Machine-readable electronics designs
====

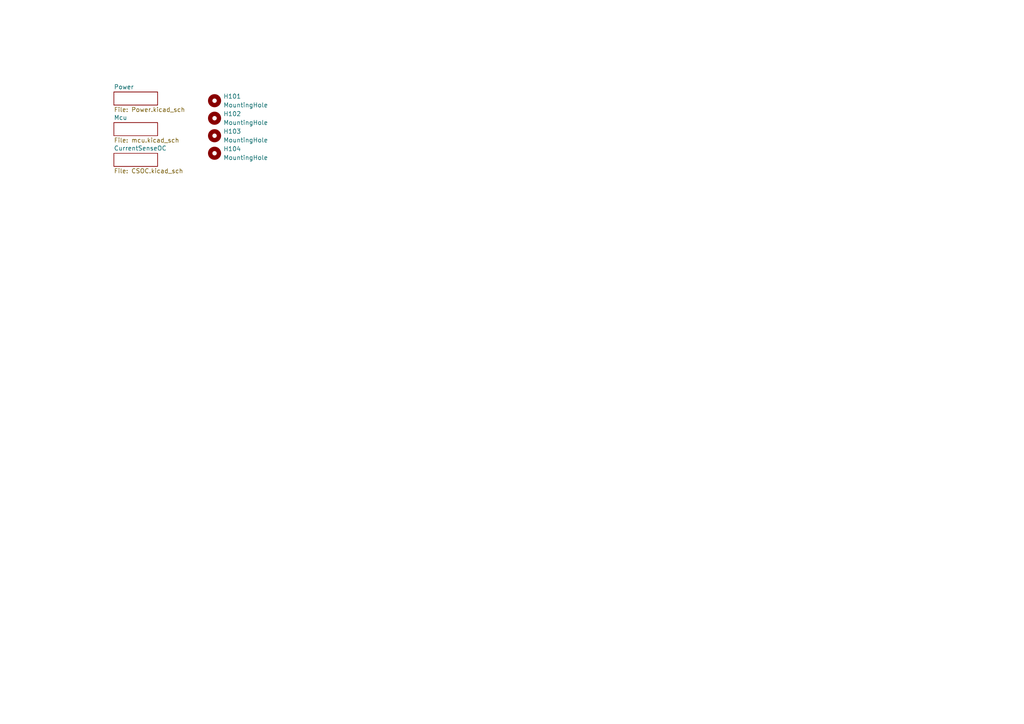
<source format=kicad_sch>
(kicad_sch
	(version 20231120)
	(generator "eeschema")
	(generator_version "8.0")
	(uuid "fd9cce1e-4791-47a4-a01e-68a8fc7258c4")
	(paper "A4")
	
	(symbol
		(lib_id "Mechanical:MountingHole")
		(at 62.23 29.21 0)
		(unit 1)
		(exclude_from_sim yes)
		(in_bom no)
		(on_board yes)
		(dnp no)
		(fields_autoplaced yes)
		(uuid "4bab9de5-df41-4f84-ba9d-3fbcb4977fcd")
		(property "Reference" "H101"
			(at 64.77 27.9399 0)
			(effects
				(font
					(size 1.27 1.27)
				)
				(justify left)
			)
		)
		(property "Value" "MountingHole"
			(at 64.77 30.4799 0)
			(effects
				(font
					(size 1.27 1.27)
				)
				(justify left)
			)
		)
		(property "Footprint" "MountingHole:MountingHole_4mm"
			(at 62.23 29.21 0)
			(effects
				(font
					(size 1.27 1.27)
				)
				(hide yes)
			)
		)
		(property "Datasheet" "~"
			(at 62.23 29.21 0)
			(effects
				(font
					(size 1.27 1.27)
				)
				(hide yes)
			)
		)
		(property "Description" "Mounting Hole without connection"
			(at 62.23 29.21 0)
			(effects
				(font
					(size 1.27 1.27)
				)
				(hide yes)
			)
		)
		(instances
			(project "InverterMainBoard"
				(path "/fd9cce1e-4791-47a4-a01e-68a8fc7258c4"
					(reference "H101")
					(unit 1)
				)
			)
		)
	)
	(symbol
		(lib_id "Mechanical:MountingHole")
		(at 62.23 39.37 0)
		(unit 1)
		(exclude_from_sim yes)
		(in_bom no)
		(on_board yes)
		(dnp no)
		(fields_autoplaced yes)
		(uuid "94eff731-8caa-4038-acb4-864175f21e31")
		(property "Reference" "H103"
			(at 64.77 38.0999 0)
			(effects
				(font
					(size 1.27 1.27)
				)
				(justify left)
			)
		)
		(property "Value" "MountingHole"
			(at 64.77 40.6399 0)
			(effects
				(font
					(size 1.27 1.27)
				)
				(justify left)
			)
		)
		(property "Footprint" "MountingHole:MountingHole_4mm"
			(at 62.23 39.37 0)
			(effects
				(font
					(size 1.27 1.27)
				)
				(hide yes)
			)
		)
		(property "Datasheet" "~"
			(at 62.23 39.37 0)
			(effects
				(font
					(size 1.27 1.27)
				)
				(hide yes)
			)
		)
		(property "Description" "Mounting Hole without connection"
			(at 62.23 39.37 0)
			(effects
				(font
					(size 1.27 1.27)
				)
				(hide yes)
			)
		)
		(instances
			(project "InverterMainBoard"
				(path "/fd9cce1e-4791-47a4-a01e-68a8fc7258c4"
					(reference "H103")
					(unit 1)
				)
			)
		)
	)
	(symbol
		(lib_id "Mechanical:MountingHole")
		(at 62.23 34.29 0)
		(unit 1)
		(exclude_from_sim yes)
		(in_bom no)
		(on_board yes)
		(dnp no)
		(fields_autoplaced yes)
		(uuid "a170a33f-37e2-4b8a-98d9-5610def6e8f8")
		(property "Reference" "H102"
			(at 64.77 33.0199 0)
			(effects
				(font
					(size 1.27 1.27)
				)
				(justify left)
			)
		)
		(property "Value" "MountingHole"
			(at 64.77 35.5599 0)
			(effects
				(font
					(size 1.27 1.27)
				)
				(justify left)
			)
		)
		(property "Footprint" "MountingHole:MountingHole_4mm"
			(at 62.23 34.29 0)
			(effects
				(font
					(size 1.27 1.27)
				)
				(hide yes)
			)
		)
		(property "Datasheet" "~"
			(at 62.23 34.29 0)
			(effects
				(font
					(size 1.27 1.27)
				)
				(hide yes)
			)
		)
		(property "Description" "Mounting Hole without connection"
			(at 62.23 34.29 0)
			(effects
				(font
					(size 1.27 1.27)
				)
				(hide yes)
			)
		)
		(instances
			(project "InverterMainBoard"
				(path "/fd9cce1e-4791-47a4-a01e-68a8fc7258c4"
					(reference "H102")
					(unit 1)
				)
			)
		)
	)
	(symbol
		(lib_id "Mechanical:MountingHole")
		(at 62.23 44.45 0)
		(unit 1)
		(exclude_from_sim yes)
		(in_bom no)
		(on_board yes)
		(dnp no)
		(fields_autoplaced yes)
		(uuid "f162e4d7-9135-43fb-b69b-d55f3c00d9f7")
		(property "Reference" "H104"
			(at 64.77 43.1799 0)
			(effects
				(font
					(size 1.27 1.27)
				)
				(justify left)
			)
		)
		(property "Value" "MountingHole"
			(at 64.77 45.7199 0)
			(effects
				(font
					(size 1.27 1.27)
				)
				(justify left)
			)
		)
		(property "Footprint" "MountingHole:MountingHole_4mm"
			(at 62.23 44.45 0)
			(effects
				(font
					(size 1.27 1.27)
				)
				(hide yes)
			)
		)
		(property "Datasheet" "~"
			(at 62.23 44.45 0)
			(effects
				(font
					(size 1.27 1.27)
				)
				(hide yes)
			)
		)
		(property "Description" "Mounting Hole without connection"
			(at 62.23 44.45 0)
			(effects
				(font
					(size 1.27 1.27)
				)
				(hide yes)
			)
		)
		(instances
			(project "InverterMainBoard"
				(path "/fd9cce1e-4791-47a4-a01e-68a8fc7258c4"
					(reference "H104")
					(unit 1)
				)
			)
		)
	)
	(sheet
		(at 33.02 35.56)
		(size 12.7 3.81)
		(fields_autoplaced yes)
		(stroke
			(width 0.1524)
			(type solid)
		)
		(fill
			(color 0 0 0 0.0000)
		)
		(uuid "0504018d-f8b5-45ea-9045-4c273d30999c")
		(property "Sheetname" "Mcu"
			(at 33.02 34.8484 0)
			(effects
				(font
					(size 1.27 1.27)
				)
				(justify left bottom)
			)
		)
		(property "Sheetfile" "mcu.kicad_sch"
			(at 33.02 39.9546 0)
			(effects
				(font
					(size 1.27 1.27)
				)
				(justify left top)
			)
		)
		(instances
			(project "InverterMainBoard"
				(path "/fd9cce1e-4791-47a4-a01e-68a8fc7258c4"
					(page "3")
				)
			)
		)
	)
	(sheet
		(at 33.02 44.45)
		(size 12.7 3.81)
		(fields_autoplaced yes)
		(stroke
			(width 0.1524)
			(type solid)
		)
		(fill
			(color 0 0 0 0.0000)
		)
		(uuid "2966d305-14a7-47bb-9114-871e70636467")
		(property "Sheetname" "CurrentSenseOC"
			(at 33.02 43.7384 0)
			(effects
				(font
					(size 1.27 1.27)
				)
				(justify left bottom)
			)
		)
		(property "Sheetfile" "CSOC.kicad_sch"
			(at 33.02 48.8446 0)
			(effects
				(font
					(size 1.27 1.27)
				)
				(justify left top)
			)
		)
		(instances
			(project "InverterMainBoard"
				(path "/fd9cce1e-4791-47a4-a01e-68a8fc7258c4"
					(page "4")
				)
			)
		)
	)
	(sheet
		(at 33.02 26.67)
		(size 12.7 3.81)
		(fields_autoplaced yes)
		(stroke
			(width 0.1524)
			(type solid)
		)
		(fill
			(color 0 0 0 0.0000)
		)
		(uuid "849184bb-992b-494a-adc3-3aba06ec4017")
		(property "Sheetname" "Power"
			(at 33.02 25.9584 0)
			(effects
				(font
					(size 1.27 1.27)
				)
				(justify left bottom)
			)
		)
		(property "Sheetfile" "Power.kicad_sch"
			(at 33.02 31.0646 0)
			(effects
				(font
					(size 1.27 1.27)
				)
				(justify left top)
			)
		)
		(instances
			(project "InverterMainBoard"
				(path "/fd9cce1e-4791-47a4-a01e-68a8fc7258c4"
					(page "2")
				)
			)
		)
	)
	(sheet_instances
		(path "/"
			(page "1")
		)
	)
)

</source>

====

Take every line above that includes the string "Sheetname" and return it.

- [Written reply]
		(property "Sheetname" "Mcu"
		(property "Sheetname" "CurrentSenseOC"
		(property "Sheetname" "Power"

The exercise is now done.